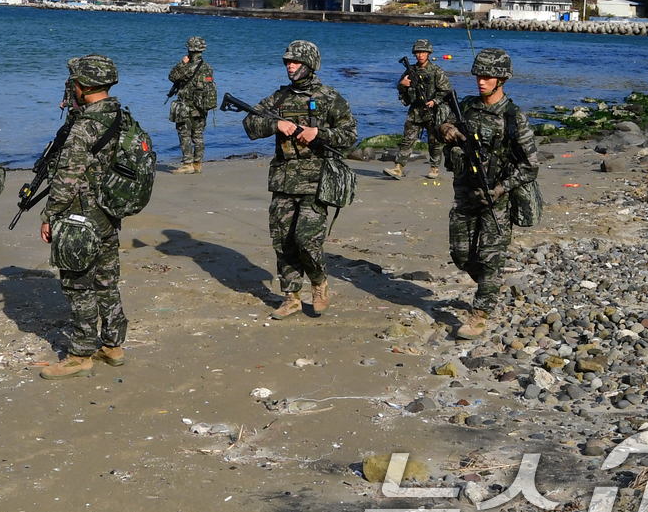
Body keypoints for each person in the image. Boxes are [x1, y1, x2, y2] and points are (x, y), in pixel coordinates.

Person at [242, 40, 358, 319]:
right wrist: (275, 124)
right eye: (287, 62)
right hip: (283, 180)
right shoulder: (278, 99)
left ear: (309, 65)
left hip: (317, 181)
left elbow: (350, 137)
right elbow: (250, 124)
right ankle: (291, 296)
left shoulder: (330, 97)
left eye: (294, 62)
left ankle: (318, 283)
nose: (289, 66)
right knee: (283, 241)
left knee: (307, 239)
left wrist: (319, 134)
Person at [439, 48, 539, 340]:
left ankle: (480, 314)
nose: (481, 81)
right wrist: (447, 129)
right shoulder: (466, 107)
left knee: (490, 257)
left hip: (497, 199)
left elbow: (530, 167)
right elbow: (441, 121)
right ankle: (490, 285)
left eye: (488, 76)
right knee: (460, 255)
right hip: (464, 196)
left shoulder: (513, 117)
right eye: (478, 75)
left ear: (502, 79)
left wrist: (500, 188)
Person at [38, 54, 128, 379]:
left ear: (83, 86)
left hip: (80, 217)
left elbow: (67, 178)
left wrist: (50, 215)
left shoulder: (84, 126)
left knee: (79, 285)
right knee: (107, 280)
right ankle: (114, 345)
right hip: (109, 211)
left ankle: (80, 354)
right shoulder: (122, 116)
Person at [385, 39, 454, 180]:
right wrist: (402, 84)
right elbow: (401, 89)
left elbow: (446, 91)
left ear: (428, 53)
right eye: (417, 52)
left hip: (432, 111)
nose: (420, 55)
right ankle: (398, 167)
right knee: (407, 140)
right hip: (415, 111)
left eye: (423, 52)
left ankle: (434, 168)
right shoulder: (410, 71)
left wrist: (434, 101)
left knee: (434, 141)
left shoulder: (436, 71)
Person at [167, 35, 216, 173]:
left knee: (184, 134)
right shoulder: (208, 67)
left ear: (190, 49)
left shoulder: (187, 67)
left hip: (187, 107)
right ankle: (197, 164)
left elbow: (172, 76)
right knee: (198, 135)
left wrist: (182, 63)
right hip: (202, 107)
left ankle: (188, 164)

------------------------------

Exercise objective
Please report how many lines of the entries above include "elbow". Only the number is wanted.

Task output
8